Parece-me que cada uma das grandes religiões monoteístas procurou, à sua maneira, e de acordo com as suas necessidades, adaptar o elevado grau de abstracção teológica do monoteísmo à sua comunidade de fiéis. O islão aparece, entre as outras duas, como a mais abstracta, não contando com quaisquer divindades intermédias, a mais simples (sem mistérios ou dogmas teológicos) e a mais descentralizada (não existindo uma estrutura religiosa organizada em termos canónicos, ainda que por vezes os poderes seculares tenham criado estruturas hierárquicas no clero islâmico: historicamente o califa de Bagdade e depois a Sublime Porta no império otomano assumiram as funções de Sheikh-al-Islam, mais ou menos o equivalente a papa). A simplicidade teológica, que se resume a cinco simples "pilares da fé" (profissão de fé exclusiva em deus, oração cico vezes ao dia, esmola aos desfavorecidos, jejum do Ramadão e pergrinação a Meca), é um dos factores que favorece a expansão do Islão.

Do aduzido discordo do Carlos. O Islão não é um plágio, mas um desenvolvimento das religiões anteriores, uma tentativa de síntese, e uma adaptação às realidades locais. Por outro lado, entendo ser uma religião que se pode perfeitamente conciliar com a modernidade, com o laicismo e com a ciência.

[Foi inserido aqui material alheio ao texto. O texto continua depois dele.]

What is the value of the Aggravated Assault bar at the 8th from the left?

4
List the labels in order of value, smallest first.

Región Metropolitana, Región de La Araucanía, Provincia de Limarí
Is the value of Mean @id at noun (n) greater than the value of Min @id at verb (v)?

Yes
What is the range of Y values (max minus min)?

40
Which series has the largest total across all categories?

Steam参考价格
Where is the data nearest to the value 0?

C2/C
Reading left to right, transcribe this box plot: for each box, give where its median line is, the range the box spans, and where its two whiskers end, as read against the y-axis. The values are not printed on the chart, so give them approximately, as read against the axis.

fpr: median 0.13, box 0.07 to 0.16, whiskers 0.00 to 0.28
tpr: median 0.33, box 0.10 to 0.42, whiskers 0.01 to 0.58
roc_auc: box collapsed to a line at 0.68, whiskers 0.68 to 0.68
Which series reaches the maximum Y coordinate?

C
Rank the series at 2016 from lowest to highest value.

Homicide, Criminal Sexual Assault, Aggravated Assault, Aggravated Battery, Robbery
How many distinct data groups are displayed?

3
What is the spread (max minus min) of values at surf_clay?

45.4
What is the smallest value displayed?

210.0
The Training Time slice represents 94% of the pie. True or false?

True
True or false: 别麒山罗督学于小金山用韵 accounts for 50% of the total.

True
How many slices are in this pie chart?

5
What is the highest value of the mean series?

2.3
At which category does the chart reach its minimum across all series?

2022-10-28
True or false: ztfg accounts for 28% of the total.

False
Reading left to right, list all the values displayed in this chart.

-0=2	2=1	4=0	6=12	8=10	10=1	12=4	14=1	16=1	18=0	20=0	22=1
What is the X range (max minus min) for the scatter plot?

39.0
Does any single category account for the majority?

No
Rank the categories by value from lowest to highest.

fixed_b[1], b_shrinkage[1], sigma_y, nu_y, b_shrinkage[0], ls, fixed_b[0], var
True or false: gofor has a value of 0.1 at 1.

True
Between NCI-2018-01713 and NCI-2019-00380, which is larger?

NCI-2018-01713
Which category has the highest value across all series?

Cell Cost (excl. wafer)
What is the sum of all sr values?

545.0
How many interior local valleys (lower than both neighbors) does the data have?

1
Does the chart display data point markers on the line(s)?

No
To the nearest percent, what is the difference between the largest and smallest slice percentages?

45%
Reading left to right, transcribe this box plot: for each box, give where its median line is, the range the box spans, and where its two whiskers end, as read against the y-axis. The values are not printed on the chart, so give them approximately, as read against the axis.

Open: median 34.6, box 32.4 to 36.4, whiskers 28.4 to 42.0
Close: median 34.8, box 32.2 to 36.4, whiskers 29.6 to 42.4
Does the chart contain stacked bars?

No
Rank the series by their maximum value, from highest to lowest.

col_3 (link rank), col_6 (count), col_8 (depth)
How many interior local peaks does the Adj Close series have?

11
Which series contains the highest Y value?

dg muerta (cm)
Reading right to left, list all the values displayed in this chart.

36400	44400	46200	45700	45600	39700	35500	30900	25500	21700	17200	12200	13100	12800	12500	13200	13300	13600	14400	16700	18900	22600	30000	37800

Frequentemente existe um alinhamento da opinião pública com a teoria do "choque das civilizações" de Huntington, entendendo-se o Islão como religião intrinsecamente reaccionária, anti-modernista, anti-científica e opressiva. Ora, entendo que o Islão não é nem mais nem menos opressivo ou obscurantista que as outras religiões. O olho por olho e dente por dente ou a submissão da mulher tanto estão presentes no Corão como na Torah, no Talmud ou no Novo Testamento, todos textos redigidos antes do Iluminismo. Se parte significativa do mundo islâmico actual é conservador, obscurantista, medieval, oprimido, tal deve-se mais a circunstancialismos de ordem económica e social do que meramente ao factor religioso. Afirmo isto baseando-me em dois argumentos:
1) na época áurea do islamismo (Sec. X a XIV), a civilização islâmica era mais próspera economicamente e mais avançada científica e tecnologicamente, gozando de mais paz e estabilidade comparativamente com a civilização cristã da alta idade média (a Idade das Trevas).
2) Existem, nos dias de hoje, sociedades predominantemente islâmicas, com razoável prosperidade económica, índices médios e até altos de desenvolvimento social e humano, e onde se entende o Islão de forma moderada (Malásia, Singapura, Turquia).
Não é o Islão que oprime, são as duras condições sócio-económicas que conservam o poder nas mãos de alguns que com o seu pretexto e com a sua interpretação dele oprimem.